Der geplante Standort steht nicht mehr zur Verfügung und ein neuer ist noch nicht gefunden: Das Unterföhringer Rathaus muss weiter nach einem Platz für die integrative Kinderkrippe an der Föhringer Allee suchen - und das fortan nicht nur auf Flächen, die der Kommune gehören. Nachdem sich in der Gemeinderatssitzung am Donnerstag abzeichnete, dass der Vorschlag von Bürgermeister Andreas Kemmelmeyer (Parteifreie Wählerschaft, PWU) und seiner Verwaltung, die Krippe auf dem sogenannten Eulitz-Grundstück an der Blumenstraße 34 neu zu bauen, im Gremium keine Mehrheit finden würde, wurde die Beschlussvorlage schnell abgeändert. Nun sollen auch geeignete Areale untersucht werden, die nicht im Besitz der Gemeinde sind, also Privatleuten gehören.

Ursprünglich sollte die zweigruppige Integrationskrippe, die seit Jahren in einem Interimsbau an der Föhringer Allee betrieben wird, im Umgriff der neuen Unterföhringer Ortsmitte einen Ersatzbau bekommen - dort, wo das alte Bahnwärterhäuschen steht. Dieses allerdings darf, wie vom Gemeinderat ursprünglich beabsichtigt, nicht mehr abgerissen werden. Das gut hundert Jahre alte Zindlerhaus wurde unter Denkmalschutz gestellt.

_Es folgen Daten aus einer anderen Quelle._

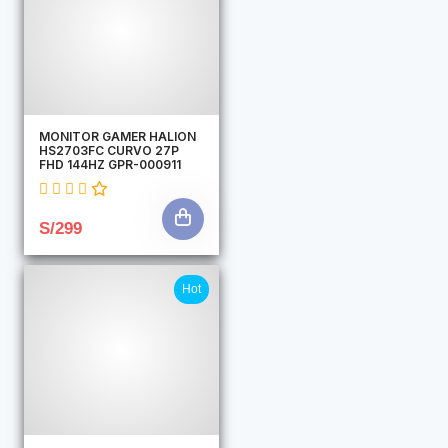
MONITOR GAMER HALION
HS2703FC CURVO 27P
FHD 144HZ GPR-000911
S/299
Hot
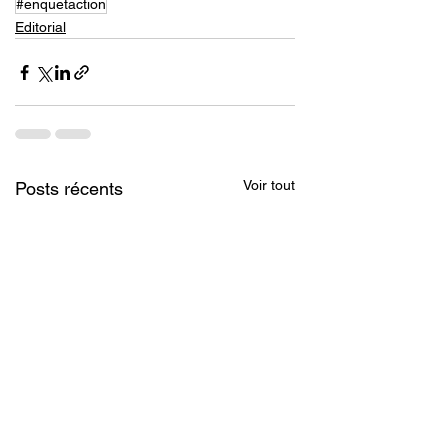
#enquetaction
Editorial
Voir tout
Posts récents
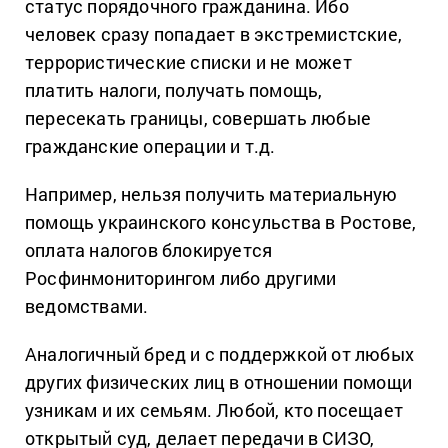
статус порядочного гражданина. Ибо
человек сразу попадает в экстремистские,
террористические списки и не может
платить налоги, получать помощь,
пересекать границы, совершать любые
гражданские операции и т.д.
Например, нельзя получить материальную
помощь украинского консульства в Ростове,
оплата налогов блокируется
Росфинмониторингом либо другими
ведомствами.
Аналогичный бред и с поддержкой от любых
других физических лиц в отношении помощи
узникам и их семьям. Любой, кто посещает
открытый суд, делает передачи в СИЗО,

Auf den Plan gerufen wurden die Denkmalschützer im vergangenen Mai durch die Diskussion um den Erhalt des Gebäudes ganz im Norden des Plangebiets für die künftige Ortsmitte von Unterföhring. Der Gemeinderat hatte den Abriss mit seinem Ja zu den Entwürfen für das Ortszentrum in Bahnhofsnähe im Oktober 2016 einstimmig besiegelt. Seit dem ersten Spatenstich für die neue Mitte ebbte allerdings der Ruf nach einem Erhalt des Hauses nicht mehr ab. Vor allem ältere Unterföhringer kritisieren den Plan des Gemeinderats, das Zindlerhaus abzubrechen und an dieser Stelle einen Ersatzbau für die Kita zu schaffen.

Das Eulitz-Grundstück finden alle Fraktionen ungeeignet

Mit der Aufnahme des von Künstlern und einer Beratungsstelle genutzten Gebäudes in die Denkmalliste war ein Abriss obsolet geworden, was den Gemeinderat im vergangenen Herbst dazu bewog, die Verwaltung damit zu beauftragen, einen neuen Platz für die Kinderkrippe zu suchen. Doch das scheint gar nicht so leicht gewesen zu sein, wie sich in der jüngsten Sitzung der Kommunalpolitiker herausstellte. Das vorgestellte Eulitz-Grundstück, zu dem eine Stichstraße führt und das von vier Seiten mit Wohnhäusern umgeben ist, erachteten alle Fraktionen als ungeeignet. Auch wenn sich das Areal im Besitz der Gemeinde befindet, eine Kita soll dort keinesfalls gebaut werden.

CSU-Sprecher Manfred Axenbeck wollte dort lieber Wohnungen errichten lassen. Auch Philipp Schwarz, Fraktionsvorsitzender der SPD, lehnte den Vorschlag von Bürgermeister und Verwaltung ab. "Kann die Kita nicht doch in der neuen Ortsmitte verwirklich werden?", fragte er. Für Udo Guist (PWU) und seine Kollegen ist das Eulitz-Grundstück ebenfalls ungeeignet. Er schlug vor, die Krippe auf dem gemeindeeigenen Gelände an der Ecke Tulpen- und Johanneskircher Straße zu planen, wo derzeit eine Tagesmutter Kinder betreut. Bauamtsleiter Lothar Kapfenberger winkte ab: Eine integrative Kita erfordere 900 Quadratmeter Grund, dort seien es nur 700 Quadratmeter. Johann Zehetmair (PWU) regte an, auch Grundstücke zu prüfen, die nicht der Kommune gehören, aber als Standort infrage kämen. Diese Idee stieß bei Bürgermeister Kemmelmeyer auf offene Ohren. Dieser hatte während der Debatte den Beschlussvorschlag bereits entsprechend abgeändert, wofür der Gemeinderat schließlich einstimmig votierte.